**Data for this task**
BEGIN

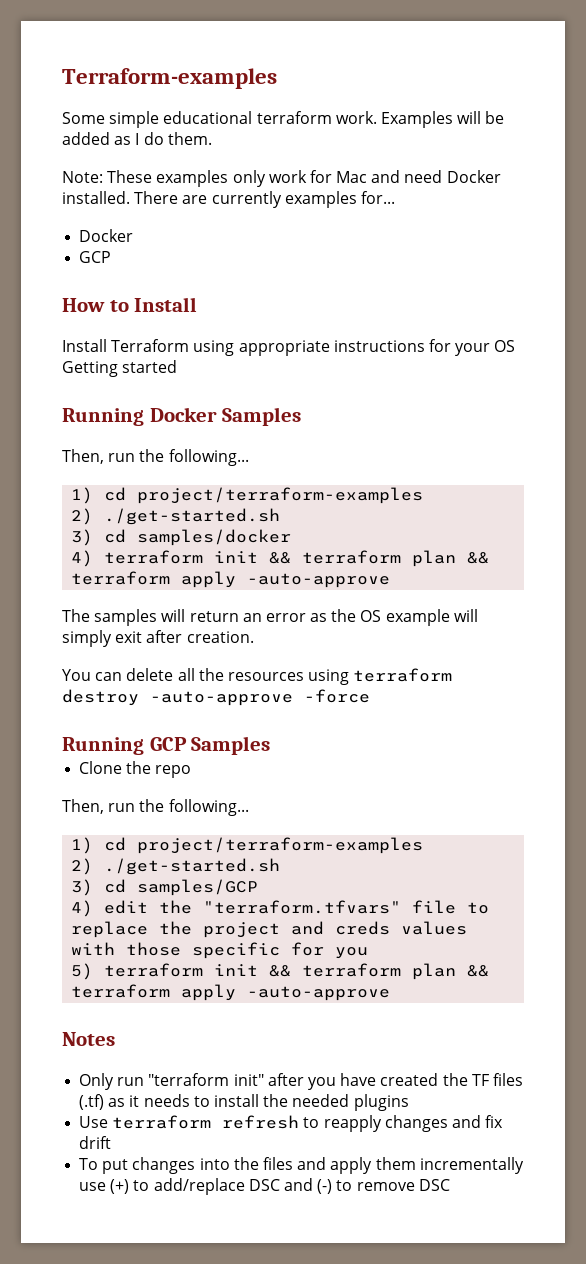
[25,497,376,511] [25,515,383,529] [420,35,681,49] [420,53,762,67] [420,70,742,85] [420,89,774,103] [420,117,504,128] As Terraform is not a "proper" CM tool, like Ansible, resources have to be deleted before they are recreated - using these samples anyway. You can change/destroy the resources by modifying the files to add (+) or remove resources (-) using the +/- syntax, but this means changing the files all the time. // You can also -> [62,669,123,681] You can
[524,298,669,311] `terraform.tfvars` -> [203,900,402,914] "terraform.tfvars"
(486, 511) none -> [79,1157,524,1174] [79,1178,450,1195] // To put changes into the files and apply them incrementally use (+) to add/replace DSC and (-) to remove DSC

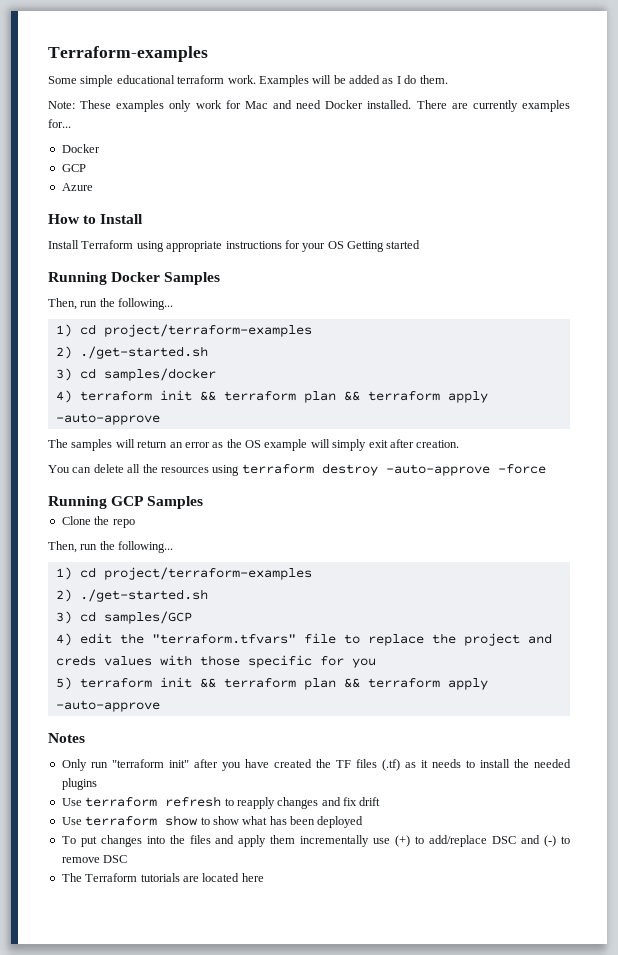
(112, 257) none -> [61,183,93,191] // Azure
(112, 1142) none -> [61,815,364,828] // Use terraform show to show what has been deployed
(450, 1185) none -> [61,873,264,882] // The Terraform tutorials are located here

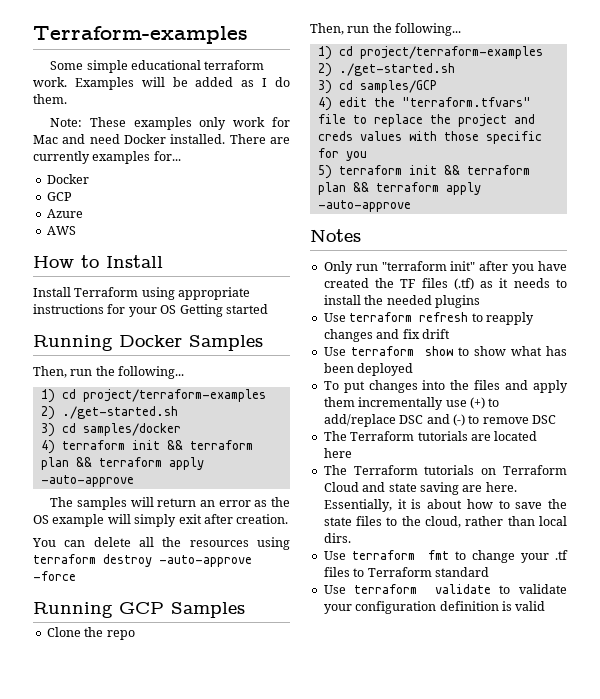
(93, 187) none -> [46,226,76,235] // AWS
(264, 877) none -> [323,465,567,475] [323,482,517,495] [323,499,567,512] [323,516,567,528] [323,533,351,543] [323,550,568,563] [323,567,489,577] [323,584,567,594] [323,601,546,614] // The Terraform tutorials on Terraform Cloud and state saving are here. Essentially, it is about how to save the state files to the cloud, rather than local dirs. // Use terraform fmt to change your .tf files to Terraform standard // Use terraform validate to validate your configuration definition is valid

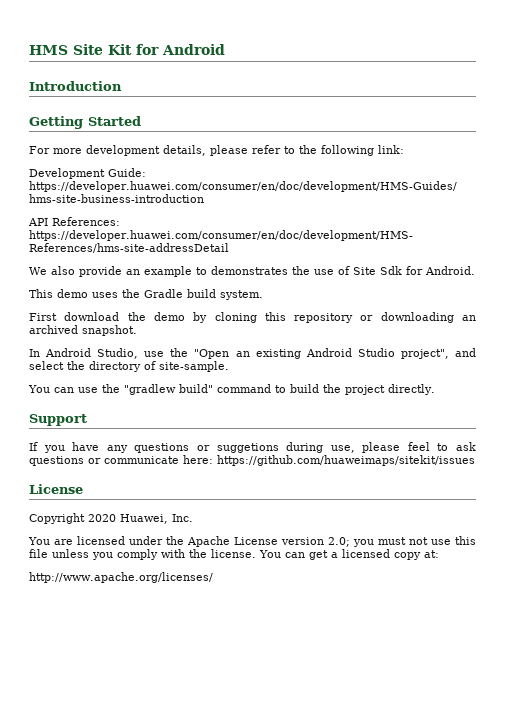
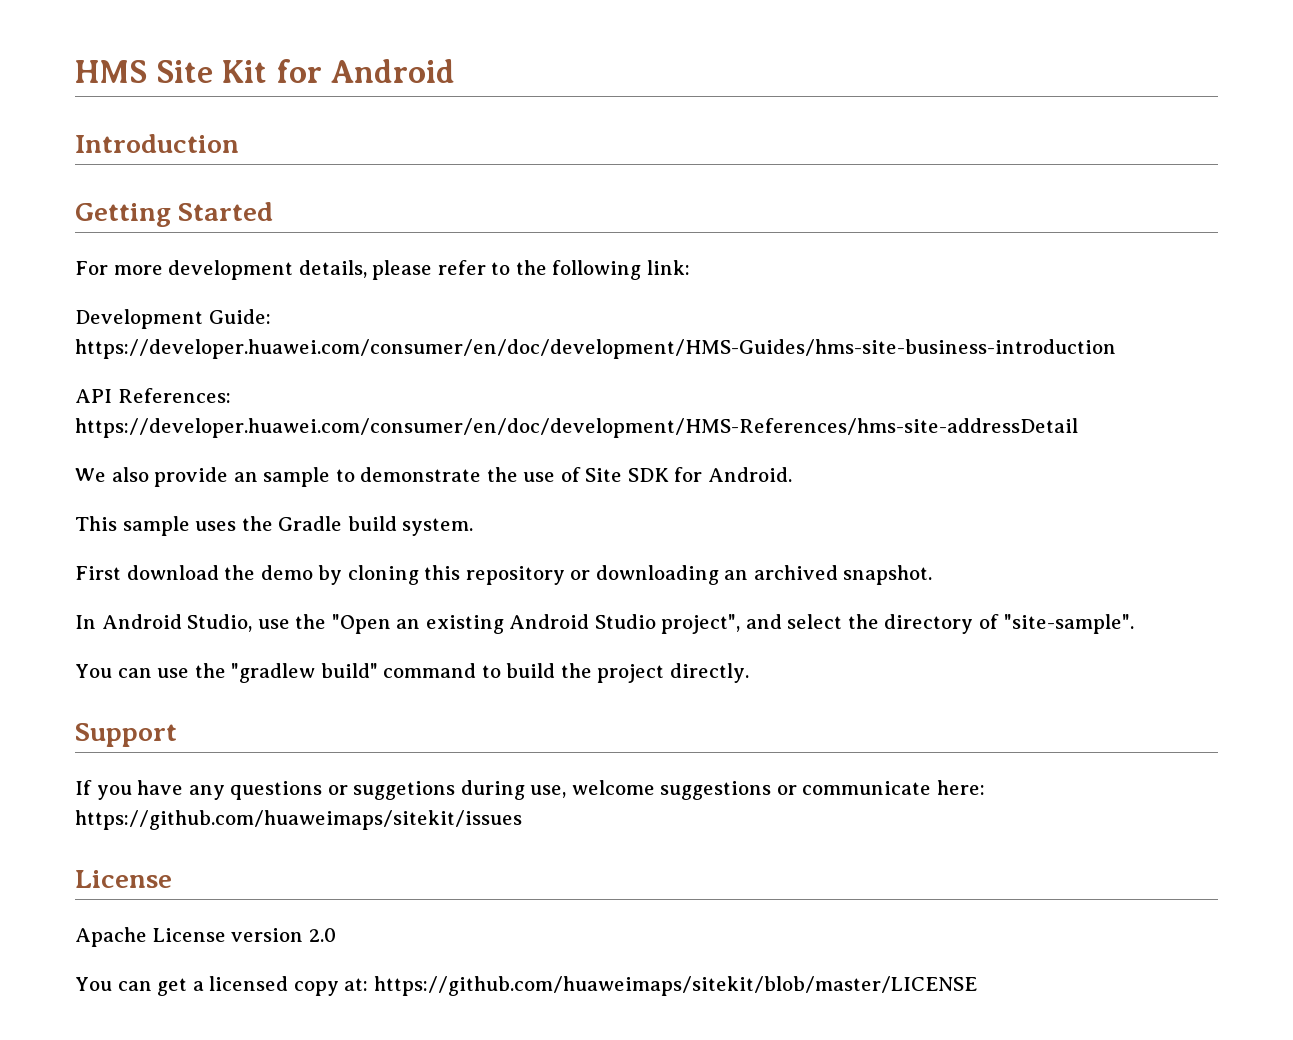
[144,266,288,277] example to demonstrates -> [263,467,482,487] sample to demonstrate
[380,266,402,275] Sdk -> [627,468,669,482] SDK
[57,289,88,298] demo -> [122,516,190,536] sample
[159,361,229,372] site-sample. -> [1003,614,1134,634] "site-sample".
[362,442,476,453] [29,456,84,466] please feel to ask questions -> [571,780,772,800] welcome suggestions
[29,513,193,524] [28,536,476,547] [29,549,256,560] Copyright 2020 Huawei, Inc. // You are licensed under the Apache License version 2.0; you must not use this file unless you comply with the license. -> [75,927,336,947] Apache License version 2.0 //
[29,572,213,583] // http://www.apache.org/licenses/ -> [373,976,977,996] https://github.com/huaweimaps/sitekit/blob/master/LICENSE

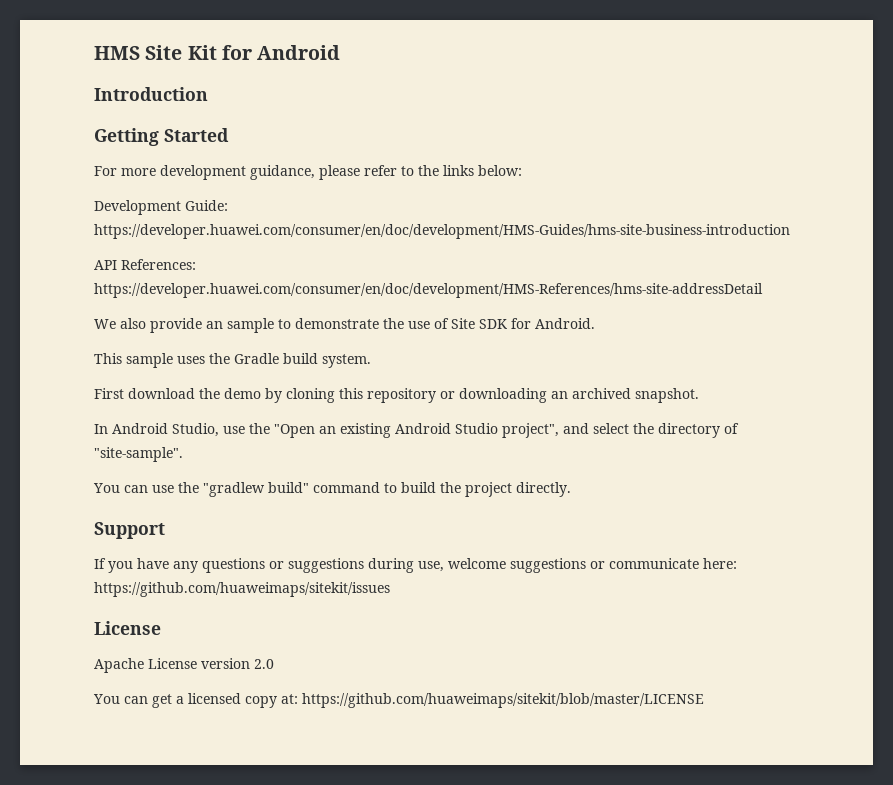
[298,260,367,278] details, -> [250,165,315,180] guidance,
[552,260,690,280] following link: -> [443,165,522,176] links below:
[353,781,456,800] suggetions -> [288,558,364,573] suggestions

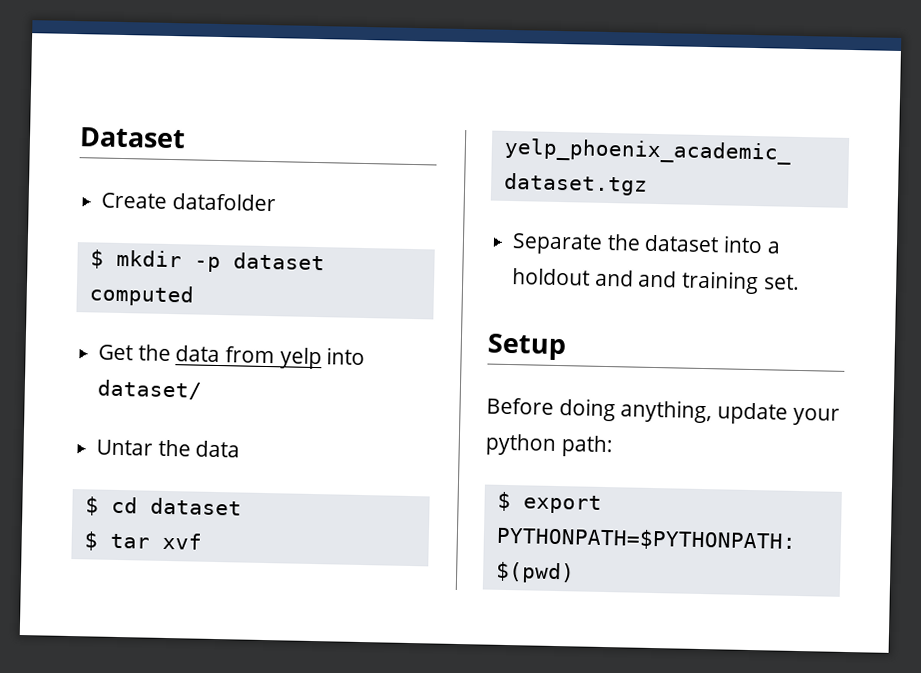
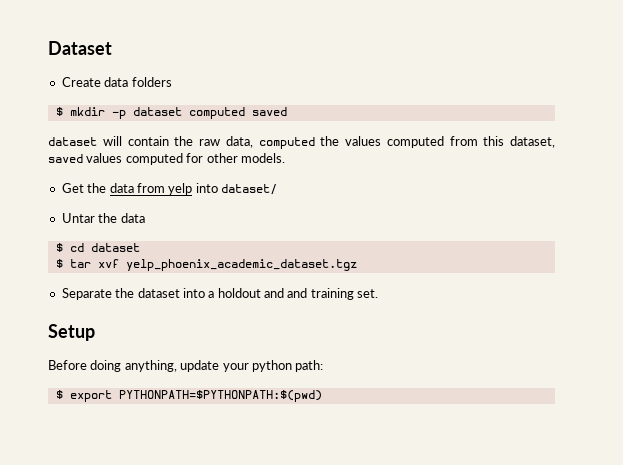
[171,193,276,212] datafolder -> [104,77,172,87] data folders
(194, 295) none -> [251,107,287,116] [48,136,555,149] [48,153,285,165] saved // dataset will contain the raw data, computed the values computed from this dataset, saved values computed for other models.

END

Your answer must be the lines above from the one holding "(450, 1185) none" up to and including the one holding "[57,289,88,298] demo ->", exact and with no pictures.

(450, 1185) none -> [61,873,264,882] // The Terraform tutorials are located here

(93, 187) none -> [46,226,76,235] // AWS
(264, 877) none -> [323,465,567,475] [323,482,517,495] [323,499,567,512] [323,516,567,528] [323,533,351,543] [323,550,568,563] [323,567,489,577] [323,584,567,594] [323,601,546,614] // The Terraform tutorials on Terraform Cloud and state saving are here. Essentially, it is about how to save the state files to the cloud, rather than local dirs. // Use terraform fmt to change your .tf files to Terraform standard // Use terraform validate to validate your configuration definition is valid

[144,266,288,277] example to demonstrates -> [263,467,482,487] sample to demonstrate
[380,266,402,275] Sdk -> [627,468,669,482] SDK
[57,289,88,298] demo -> [122,516,190,536] sample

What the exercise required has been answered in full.